With an impossibly idyllic name, coveted hilltop locale and mere 15-minute commute to downtown Vancouver, Mount Pleasant is the city’s next big borough. Founded in the 1800s as “Vancouver’s first suburb,” it is now attracting a faster crowd – including creative entrepreneurs and indie-loving city dwellers – for its cafés, restaurants and arts scene. While exploring, keep an eye out for vibrant large-scale murals, a souvenir from last year’s Vancouver Mural Festival, as well as sweeping views of the downtown skyline and North Shore Mountains.

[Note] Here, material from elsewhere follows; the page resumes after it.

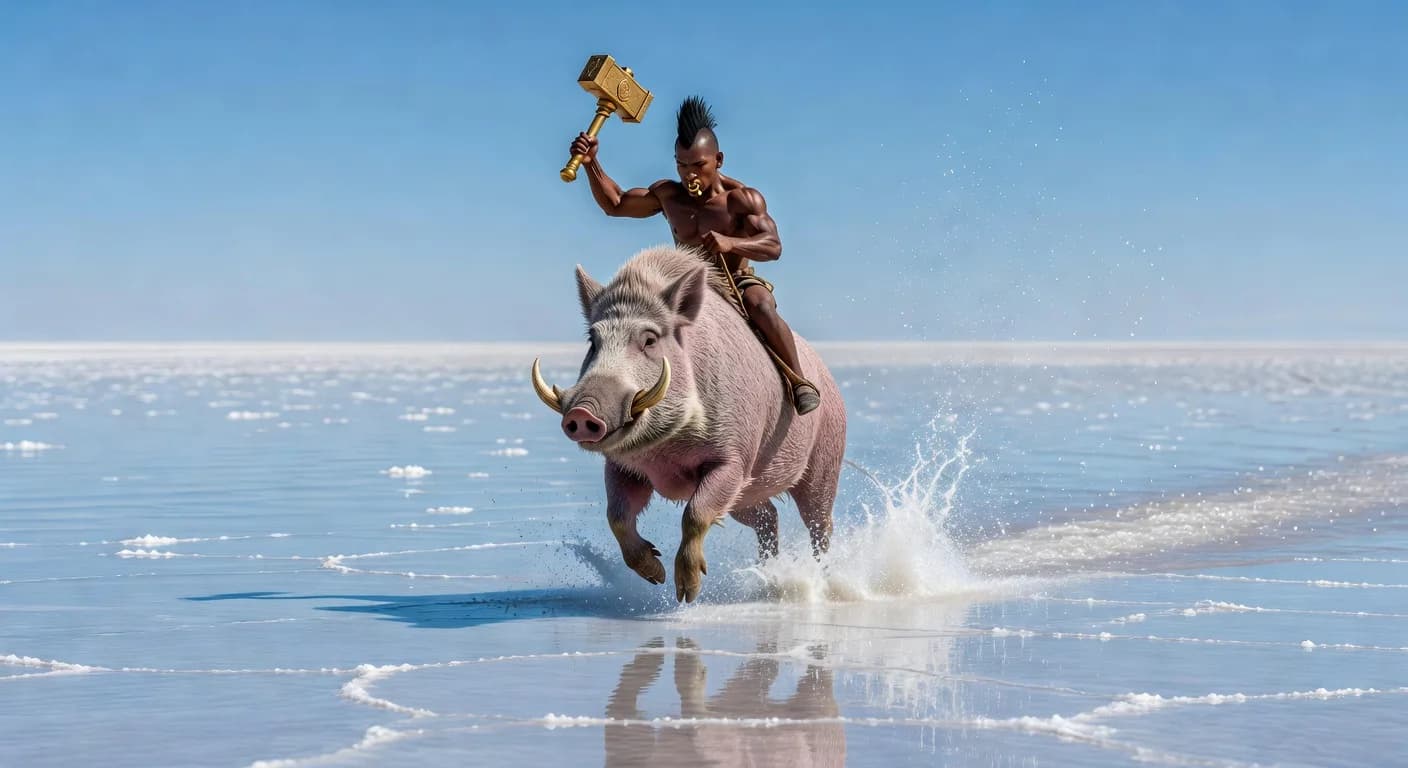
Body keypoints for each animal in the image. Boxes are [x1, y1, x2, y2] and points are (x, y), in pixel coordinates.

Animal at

In some buzzing neighbourhoods, the place to see and be seen and the place to actually eat well are not the same – but Savio Volpe is both. Chef Mark Perrier’s simple, slow food includes handmade pasta (think cavatelli with sausage, mint and whipped ricotta) along with spit-roasted local meats and fish. At Burdock & Co., chef Andrea Carlson turns out expertly crafted local small plates and natural wines in an intimate room with an ambient bonus: The custom B.C. pine-beetle-wood drop ceiling reduces noise for guests next to the busy open kitchen. Anh and Chi serves up authentic Vietnamese in a modern resto-lounge with interiors by designer Karin Bohn (check out the palm-tree wallpaper in the washroom). The restaurant, whose name means “elder brother and sister,” is run by siblings whose parents once operated Vancouver’s first pho spot in the same space.
Open since 1973, the Western Front, one of Canada’s top interdisciplinary artist-run centres, hosts regular contemporary performances. Steps away is the Fox Cabaret – it was the city’s last-standing adult theatre before reopening in early 2014 as a comedy and music venue. (Check out the moody Projection Room upstairs for cocktails and DJ nights.) On a sunny day, take a stroll to the (in)famous Dude Chilling Park. Yes, that’s its real name – what started with a prank sign by a local artist became a permanent fixture and symbol of Mount Pleasant’s laid-back vibe.
Beer is on tap all over the borough, and it’s no wonder why: In the late 1800s, the area was known as Brewery Creek, named after a river running through it that made the location ideal for beer production. These days, there are about half a dozen next-wave craft breweries, perfect for a walking tour. Two to try: 33 Acres Brewing, which draws the Instagram crowd into a whitewashed room bedecked with potted botanicals, then keeps them coming back with poached-egg brunches and to-go bottles of award-winning Belgian Tripel 33 Acres of Euphoria; and Brassneck Brewery, where the wood-panelled, 50-person space is always overflowing with visitors sampling stronger brews, like the Massive Aggressive (it clocks in at 8.0 percent ABV). Bonus: Detox from a brewery binge with a chlorophyll-packed Deep Green at the Juice Truck, one of the brick-and-mortar locations of the city’s first cold-pressed-juice company, or get buzzed on lattes and cold brew at 49th Parallel, Kafka’s or Matchstick Coffee.
Mount Pleasant’s major artery, Main Street, is a walkable bundle of boutiques emanating from Kingsway and Main Street (a nexus marked by the triangle-shaped indie coffee shop, Gene). Local designers are prized at Much & Little, where owner Sarah Savoy stocks greeting cards by Porchlight Press, jewellery from Wolf Circus, as well as B.C.-born candles, leather goods, textiles and clothing. For gentlemen, locals skip the smattering of shiny new barbershops in favour of a classic: Belmont Barbershop, owned by musician and senior barber Rich Hope. Design hounds flock to Vancouver Special, which sells a curated selection of art books, Scandi furniture and Japanese minimalist design (it’s the perfect spot to stock up on Hasami porcelain mugs).